Africa News
Pirates abandon German freighter after crew hides (1st Lead)
Oct 25, 2010, 16:45 GMT
Bremen, Germany - Pirates, probably from Somalia, who seized a German freighter abandoned the vessel within hours after the crew went into hiding, the shipping company said in Bremen on Monday.
The pirates had gone by the time the British frigate Montrose arrived after steaming 15 hours over the Indian Ocean to the aid of the break-bulk carrier Beluga Fortune. All the crew of 16 were safe, the Beluga shipping company told a newspaper, the Weser Kurier.
German shipping companies have developed a standard procedure of shutting down all power and hiding the crew when a ship is attacked.
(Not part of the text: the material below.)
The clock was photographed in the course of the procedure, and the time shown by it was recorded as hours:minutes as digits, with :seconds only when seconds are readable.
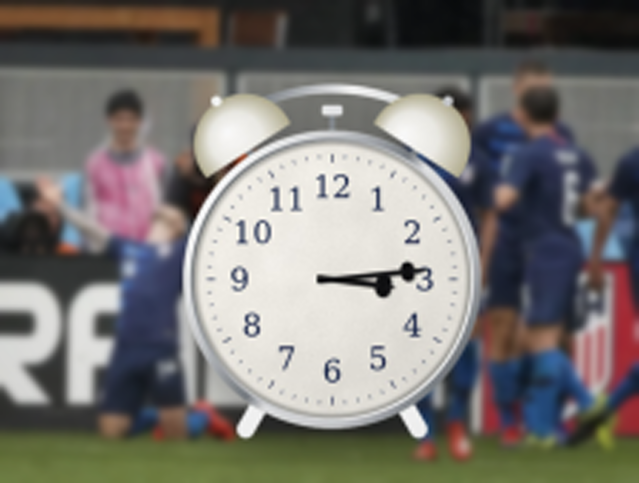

British Navy sailors boarded the Beluga Fortune at noon on Monday, 1,200 nautical miles east of Mombassa, after the Montrose had swung alongside.
'Our precautions and concentrated training of the crew worked out very well,' said a relieved Niels Stolberg, chief executive of Beluga Shipping, a company which works with specialized cargoes.
The crew radioed at 7 am Sunday that pirates were attempting to board, and immediately stopped the engine, blocked the fuel line and switched off all systems on the bridge. That meant the pirates could not get the captured ship to move.